PHILADELPHIA PA – A Center City conference devoted to education about and caregiving for Alzheimer’s disease, a progressive illness that impairs thought and memory and can lead to dementia, will be held Nov. 15 (2023; Wednesday) from 10 a.m. to 1 p.m. at the DoubleTree by Hilton Hotel, 237 Broad St.
The event, sponsored by the Alzheimer’s Foundation of America, is free and open to the public. Its doors will open at 9 a.m. for a continental breakfast and memory screenings. Advance registration is requested of those who plan to attend conference sessions in person.
The National Centers for Disease Control reports that, as of 2020, an estimated 5.8 million Americans were living with Alzheimer’s. About 280,000 of them are Pennsylvania residents, according to the foundation. The disease “can seriously affect a person’s ability to carry out daily activities,” the CDC noted.
Those unable to join the conference, or who have immediate questions about Alzheimer’s disease, can still obtain answers quickly. They can connect with licensed social workers seven days a week through the foundation’s national toll-free helpline at 866-232-8484, or by sending a text to 646-586-5283. Chatting also is available on the foundation website by clicking the chat icon at its right corner.
About the conference program
The foundation’s conference will allow participants to learn from experts in the field of Alzheimer’s disease, brain health, and caregiving.

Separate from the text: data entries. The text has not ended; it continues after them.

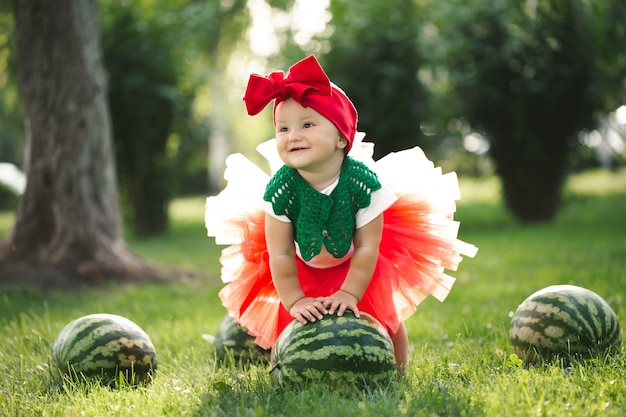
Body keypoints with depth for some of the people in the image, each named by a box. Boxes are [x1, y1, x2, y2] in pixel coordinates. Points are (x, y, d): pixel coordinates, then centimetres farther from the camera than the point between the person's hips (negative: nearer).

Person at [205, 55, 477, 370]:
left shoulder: (364, 181, -30)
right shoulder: (280, 188, -29)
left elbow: (366, 247, -21)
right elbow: (280, 254, -21)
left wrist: (350, 293, -19)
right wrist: (294, 301, -18)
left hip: (358, 266, 0)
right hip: (304, 270, 0)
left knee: (385, 319, -1)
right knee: (290, 323, -8)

Its sessions are scheduled to include coverage of:
- Alzheimer’s disease therapies, through research focused on clinical trials for prevention and treatment of the disease, mild cognitive impairments, and other forms of dementia. Dr. David Weisman, director of clinical trials at Abington Neurological Associates, will talk about the benefits of early diagnosis, as well as therapies and clinical trials to develop disease-modifying drugs.

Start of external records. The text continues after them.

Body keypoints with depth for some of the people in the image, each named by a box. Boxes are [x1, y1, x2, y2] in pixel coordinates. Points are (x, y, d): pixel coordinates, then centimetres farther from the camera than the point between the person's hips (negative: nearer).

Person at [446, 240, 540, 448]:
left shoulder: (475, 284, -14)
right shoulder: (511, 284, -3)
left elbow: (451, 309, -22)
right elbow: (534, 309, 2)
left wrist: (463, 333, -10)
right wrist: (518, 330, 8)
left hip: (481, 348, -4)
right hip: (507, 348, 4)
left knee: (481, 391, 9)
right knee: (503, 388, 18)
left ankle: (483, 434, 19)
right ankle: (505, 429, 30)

- The future of healthcare and supportive technology, which has dramatically increased over 10 years. Bryan J. Adler, Esq., a certified elder law attorney with the Rothkoff Law Group of Cherry Hill NJ, will explain how technology can track care, provide reminders, and analyze patient health status. That could lead to cost savings, and fewer hospitalizations or transitions to nursing homes.

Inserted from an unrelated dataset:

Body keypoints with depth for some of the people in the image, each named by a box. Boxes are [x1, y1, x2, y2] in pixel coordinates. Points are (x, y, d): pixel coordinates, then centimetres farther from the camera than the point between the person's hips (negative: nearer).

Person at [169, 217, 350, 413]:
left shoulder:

- Learning that a loved one is diagnosed with a dementia-related illness can be overwhelming, and caregivers must deal with their emotions. Alison Lynn, MSW, LCSW, director of social work for the Penn Memory Center in Philadelphia, will teach participants to identify common manifestations of dementia caregiver grief, and offer strategies to accept and cope with these feelings.
Additionally, free and confidential memory screenings will be conducted throughout the day.
“Connecting families with useful, practical information and support that can help them now, and be better prepared for the future, is what this conference is all about,” foundation President and CEO Charles J. Fuschillo Jr. said. Knowledge “can help make any situation easier to navigate, especially something as challenging as caring for a loved one with Alzheimer’s disease,” he added.
The foundation is a non-profit organization with a stated mission to provide support, services and education nationwide to individuals, families, and caregivers affected by Alzheimer’s disease and related dementias. It also funds research for better treatment and a cure.